The “worst political failure” of 1977, according to a leading West German newspaper (the Hamburg Morgenpost), was President Carter. Newspapers around the world have been caustic in commenting on President Carter’s recent trip to Europe and Asia. Its real mission, if any, was obscured by the gaffs that stimulated Polish jokes and cartoonists’ ridicule.
The German editor’s conclusion was more incisive, probably, than he realized. Although he referred to Carter’s ineptness in dealing with other heads of state, that has been exceeded by the way his foreign policies have added up to a series of domestic political mistakes.
A prime case in point is the way President Carter reversed the firm policy of six Presidents and gave the Crown of St. Stephen to the Communist dictator of Hungary. This useless and unnecessary surrender to a second-rate Soviet puppet pleased no one except the Communists, but mortally offended millions of Hungarian and other ethnic Americans, as well as freedom lovers everywhere.

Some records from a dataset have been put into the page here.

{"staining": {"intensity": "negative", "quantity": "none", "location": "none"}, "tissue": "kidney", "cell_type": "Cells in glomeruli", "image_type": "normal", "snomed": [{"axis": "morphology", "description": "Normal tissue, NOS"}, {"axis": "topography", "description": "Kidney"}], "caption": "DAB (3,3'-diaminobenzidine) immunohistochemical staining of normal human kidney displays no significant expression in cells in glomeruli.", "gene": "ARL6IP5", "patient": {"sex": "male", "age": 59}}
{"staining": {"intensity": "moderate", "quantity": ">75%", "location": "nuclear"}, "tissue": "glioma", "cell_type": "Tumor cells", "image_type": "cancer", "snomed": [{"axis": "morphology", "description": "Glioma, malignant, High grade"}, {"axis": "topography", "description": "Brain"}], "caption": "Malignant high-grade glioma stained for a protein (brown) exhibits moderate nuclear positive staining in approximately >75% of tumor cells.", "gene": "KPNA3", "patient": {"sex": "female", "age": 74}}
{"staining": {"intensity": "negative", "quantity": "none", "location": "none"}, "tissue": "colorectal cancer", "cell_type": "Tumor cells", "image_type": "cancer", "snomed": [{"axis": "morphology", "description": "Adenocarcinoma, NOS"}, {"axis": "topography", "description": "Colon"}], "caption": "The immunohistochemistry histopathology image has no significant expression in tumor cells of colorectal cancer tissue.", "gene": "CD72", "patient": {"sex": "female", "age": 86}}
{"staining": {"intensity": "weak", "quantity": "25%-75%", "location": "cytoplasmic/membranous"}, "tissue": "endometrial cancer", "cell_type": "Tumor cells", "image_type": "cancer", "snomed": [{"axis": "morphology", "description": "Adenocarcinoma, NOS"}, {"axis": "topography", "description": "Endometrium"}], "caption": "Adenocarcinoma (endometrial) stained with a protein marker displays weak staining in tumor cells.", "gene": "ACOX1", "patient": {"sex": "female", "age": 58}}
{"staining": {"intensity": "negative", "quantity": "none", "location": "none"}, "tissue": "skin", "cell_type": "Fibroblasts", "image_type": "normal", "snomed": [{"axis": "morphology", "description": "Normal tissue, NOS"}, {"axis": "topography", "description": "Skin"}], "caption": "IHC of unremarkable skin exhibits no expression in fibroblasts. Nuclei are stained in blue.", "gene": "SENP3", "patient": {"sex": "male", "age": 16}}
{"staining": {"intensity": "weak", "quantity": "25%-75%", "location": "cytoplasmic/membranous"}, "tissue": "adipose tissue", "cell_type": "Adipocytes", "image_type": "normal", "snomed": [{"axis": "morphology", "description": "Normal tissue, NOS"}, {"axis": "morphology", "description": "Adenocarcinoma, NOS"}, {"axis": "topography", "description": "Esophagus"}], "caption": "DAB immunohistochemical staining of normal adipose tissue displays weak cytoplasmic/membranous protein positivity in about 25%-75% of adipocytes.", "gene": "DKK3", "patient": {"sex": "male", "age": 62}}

After Russian tanks and troops crushed the Hungarian Freedom Fighters in November 1956, the Soviets installed Janos Kadar as their puppet. He proclaimed the “dictatorship of the proletariat” under the Soviet Communist Party and decreed the death penalty for all opposition.
Twenty-one years have passed and nothing has changed to exonerate the Kadar Communists. They did an efficient job of stamping out all resistance to total Soviet control, and are still kept in power by the threatening presence of 200,000 Soviet troops. Now President Carter has anointed these atheistic Communists known to history as the “Butchers of Budapest” by sending them the holy, historic treasure which has been revered as a Christian relic since the year 1000.
Carter had a splendid opportunity to crawl back off the limb the State Department had pushed him on, when the Kadar regime, in diplomatic language, insulted Rosalynn Carter. Kadar refused to accept the Crown from Mrs. Carter because she is a mere woman and holds no public office. Instead of seizing the chance to call the deal off, Carter caved in and sent Secretary of State Cyrus Vance to perform the rites of betrayal with full protocol.
The political fallout will come back to haunt President Carter in the next election. The way a cold-eyed President stonewalled Hungarian leaders, who tearfully pleaded with him to keep the Crown in the United States until Hungary is free again, will never be forgotten by those who witnessed the dramatic scene.
Why was President Carter so stubborn in his determination to please Kadar that he went ahead with the gift at the cost of having Democratic Congresswoman Mary Rose Oakar tell the press: “Not only has the President repudiated his own human rights policy with this inappropriate decision, but he is breaking his own campaign promise after criticizing former President Ford for being insensitive to the plight of the Captive Nations. When you no longer can trust the President of the United States, what hope is there?”
The U.S.-Hungarian joint communique issued by our State Department revealed that President Carter gave the Communist Kadar the Christian Crown without any demands for human rights in Hungary, without any demand for freedom of religion, press, movement or elections, and without any demand for the removal of Soviet troops.
The transfer of St. Stephen’s Crown was a supine surrender to a Soviet puppet dictator. It shows the hypocrisy of the Carter Administration’s proclaimed pursuit of “human rights” and its willingness to cave in to any demands the Communists make. It ranks with the surrender of the B-1 bomber and the Panama Canal, the two other giant giveaways of Carter’s first year in office for which the American people were offered nothing.
The giving of the Crown of St. Stephen to the Soviet Communists in Hungary was worse than wrong; it was stupid.